(Requirement) Each entry must come back word for word; drop the images as you go.

_ _ _

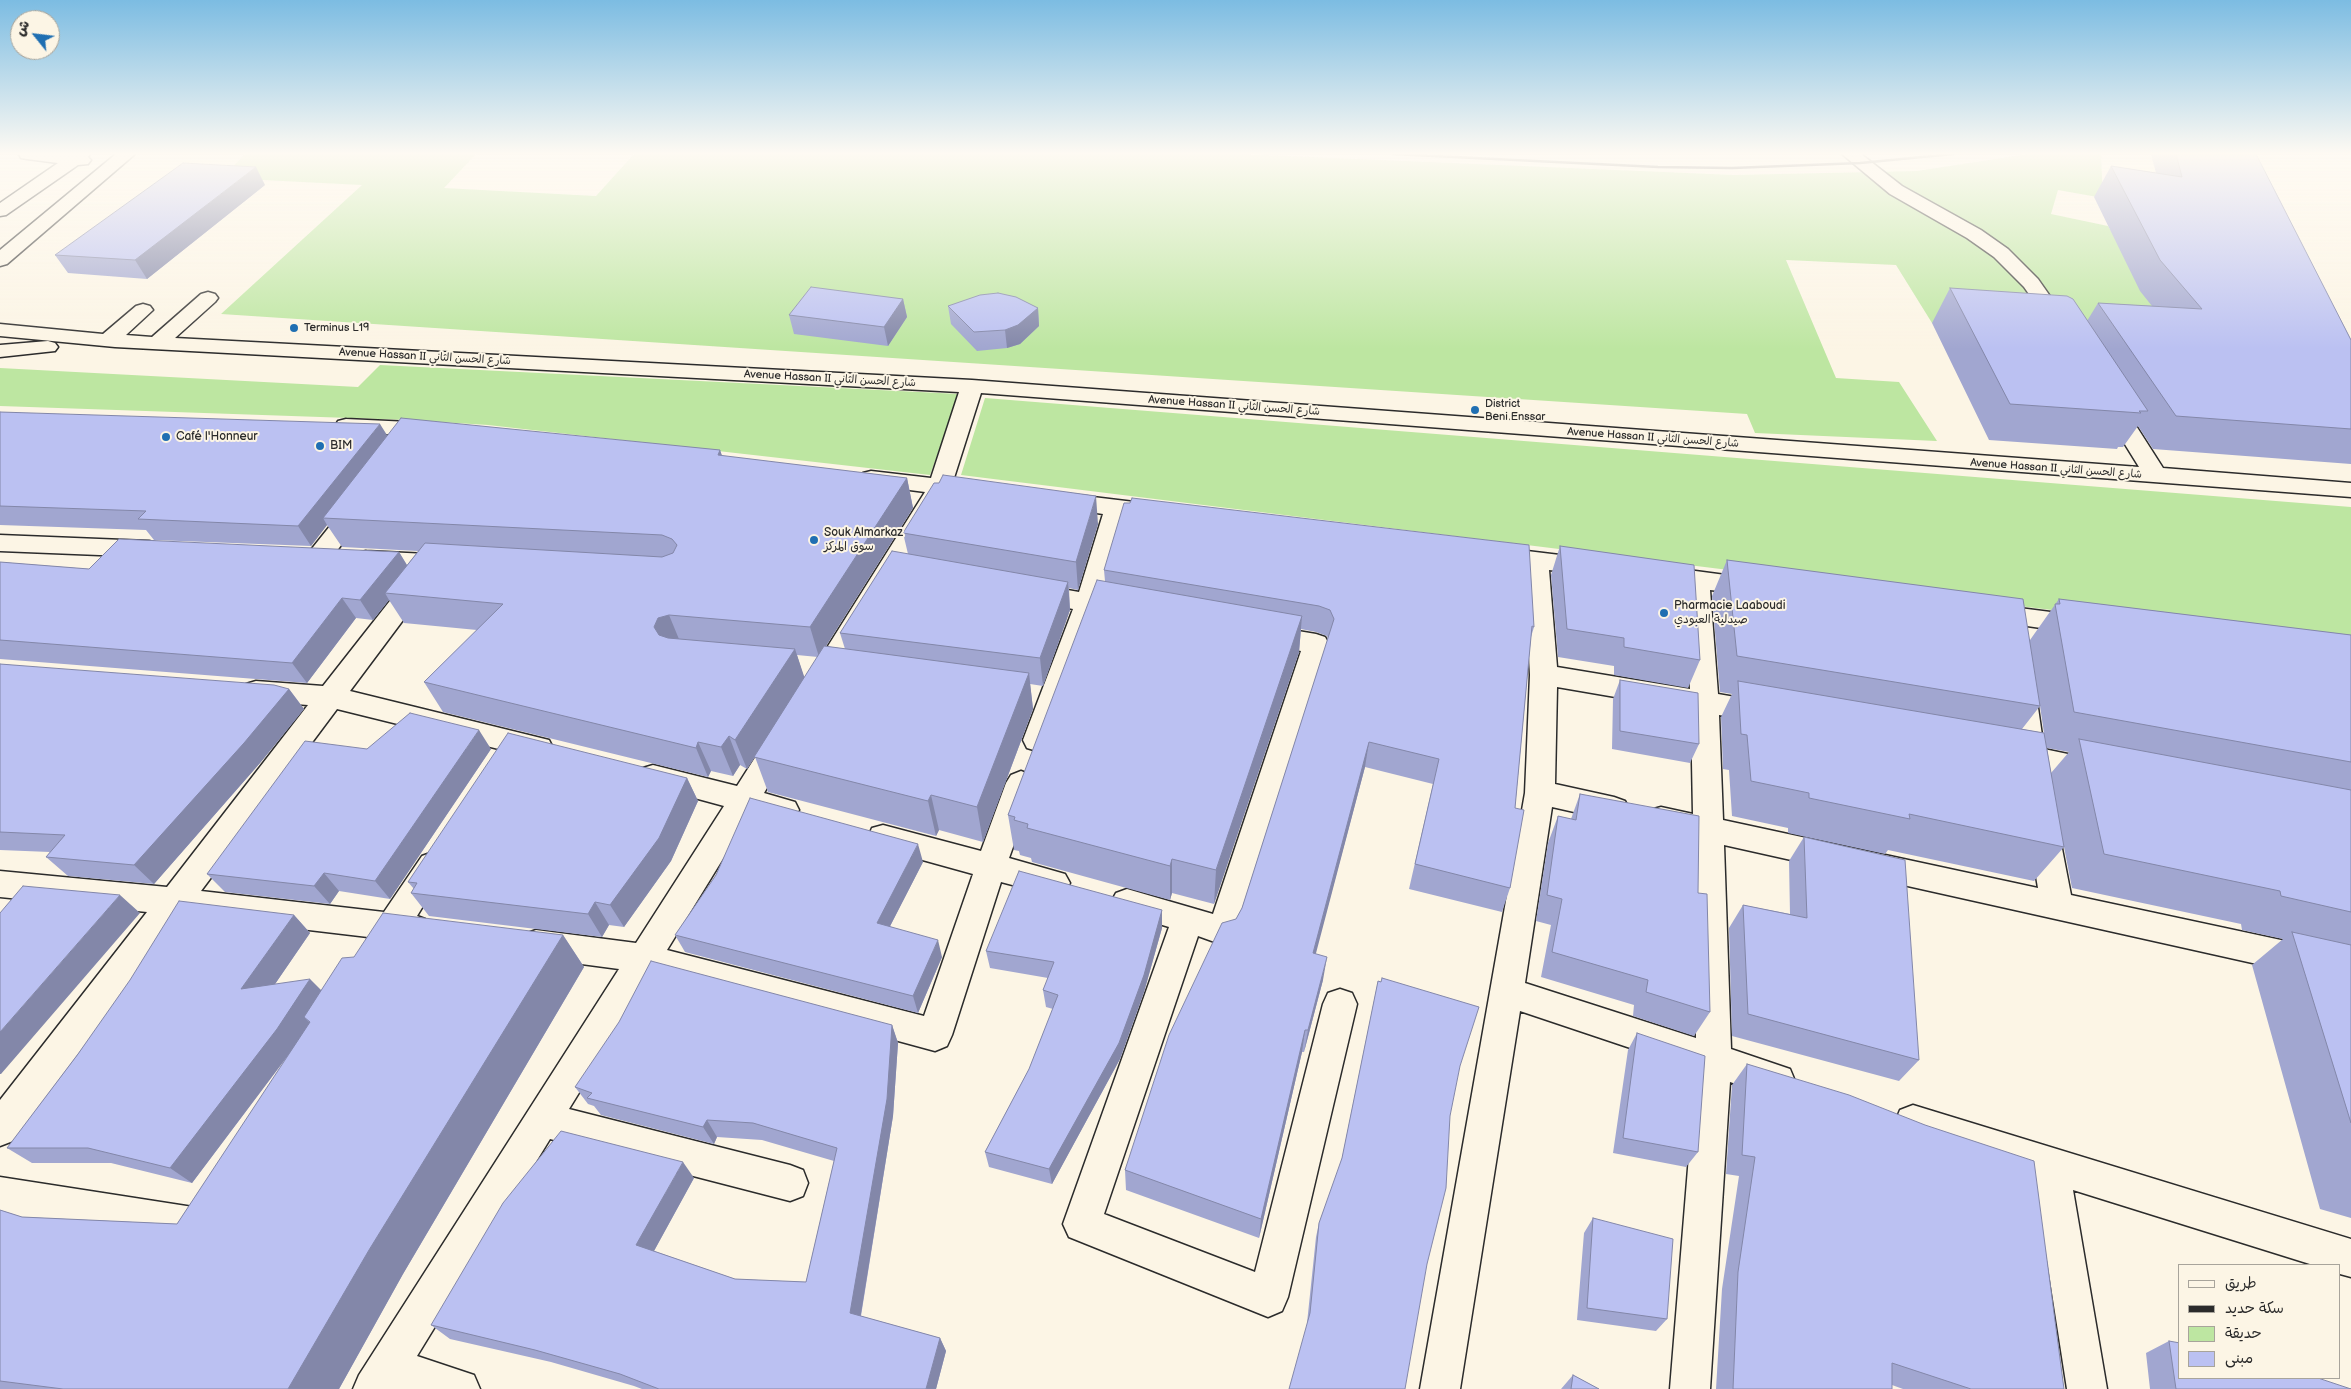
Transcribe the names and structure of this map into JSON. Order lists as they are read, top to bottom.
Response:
{
  "streets": {
    "street": ["Avenue Hassan II شارع الحسن الثاني"]
  },
  "places": [
    "Terminus L19",
    "District Beni Enssar",
    "Café l'Honneur",
    "BIM",
    "Souk Almarkaz سوق المركز",
    "Pharmacie Laaboudi صيدلية العبودي"
  ],
  "legend": [
    "طريق",
    "سكة حديد",
    "حديقة",
    "مبنى"
  ],
  "north": "top left"
}
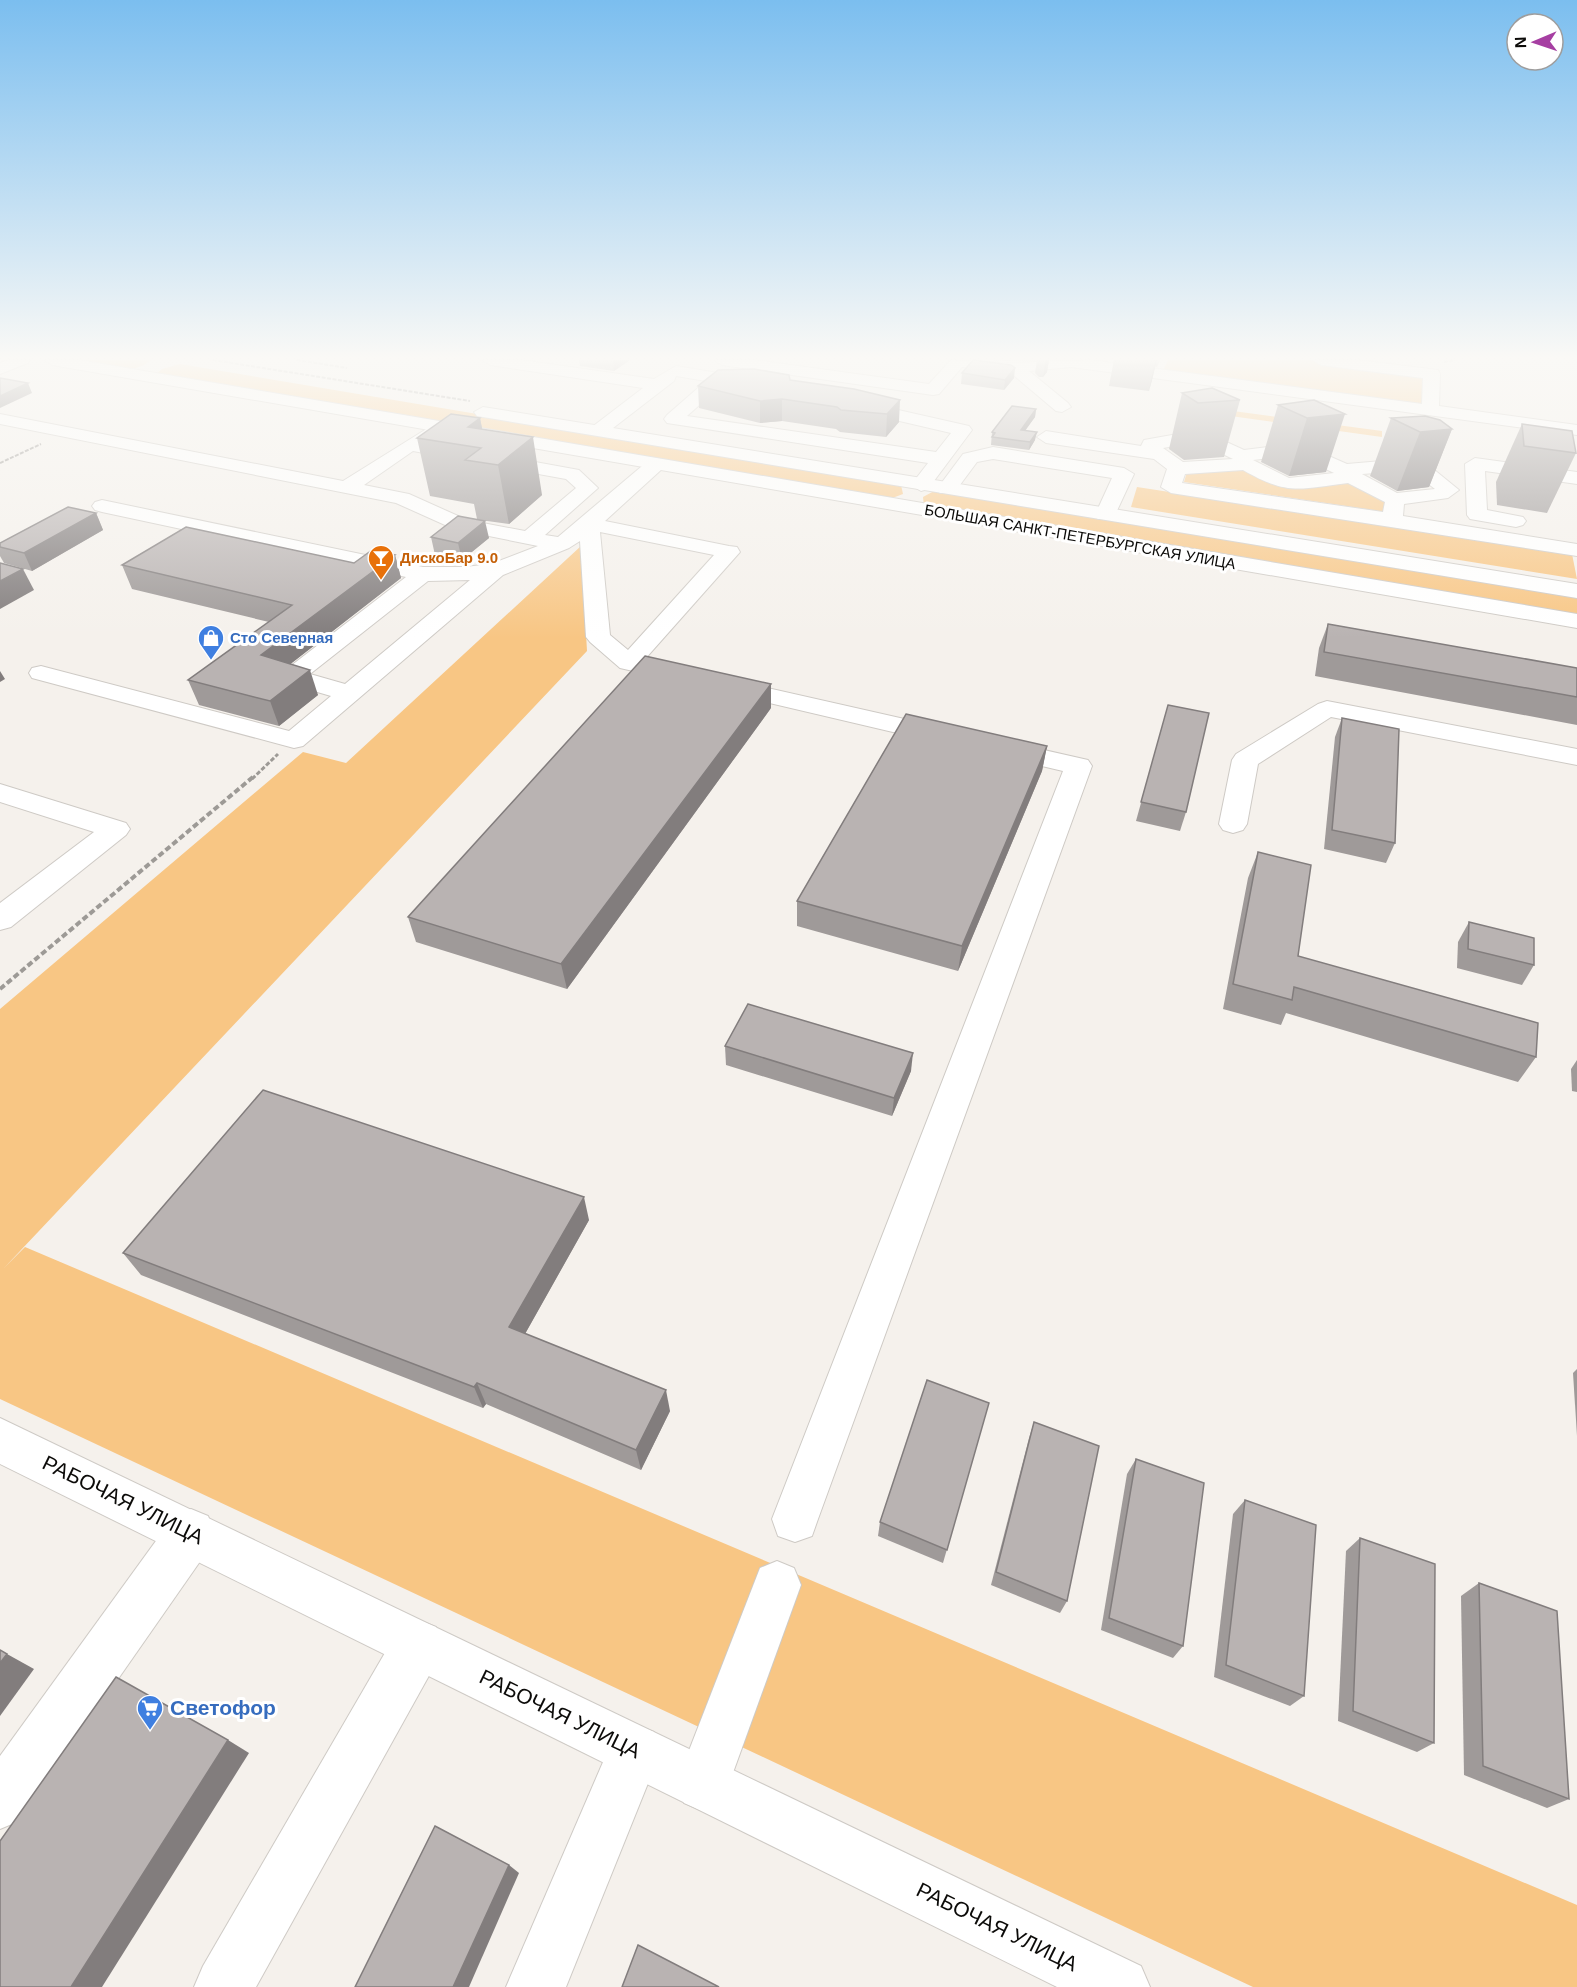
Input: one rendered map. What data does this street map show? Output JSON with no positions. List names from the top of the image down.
{
  "streets": {
    "main road": ["БОЛЬШАЯ САНКТ-ПЕТЕРБУРГСКАЯ УЛИЦА", "РАБОЧАЯ УЛИЦА"]
  },
  "places": {
    "bar": ["ДискоБар 9.0"],
    "shop": ["Сто Северная"],
    "supermarket": ["Светофор"]
  },
  "north": "left"
}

_ _ _

(Reply)
Transcribe the names and structure of this map into JSON. Order lists as they are read, top to bottom.
Response:
{
  "streets": {
    "street": ["Avenue Hassan II شارع الحسن الثاني"]
  },
  "places": [
    "Terminus L19",
    "District Beni Enssar",
    "Café l'Honneur",
    "BIM",
    "Souk Almarkaz سوق المركز",
    "Pharmacie Laaboudi صيدلية العبودي"
  ],
  "legend": [
    "طريق",
    "سكة حديد",
    "حديقة",
    "مبنى"
  ],
  "north": "top left"
}
Input: one rendered map. What data does this street map show? Output JSON with no positions. List names from the top of the image down.
{
  "streets": {
    "main road": ["БОЛЬШАЯ САНКТ-ПЕТЕРБУРГСКАЯ УЛИЦА", "РАБОЧАЯ УЛИЦА"]
  },
  "places": {
    "bar": ["ДискоБар 9.0"],
    "shop": ["Сто Северная"],
    "supermarket": ["Светофор"]
  },
  "north": "left"
}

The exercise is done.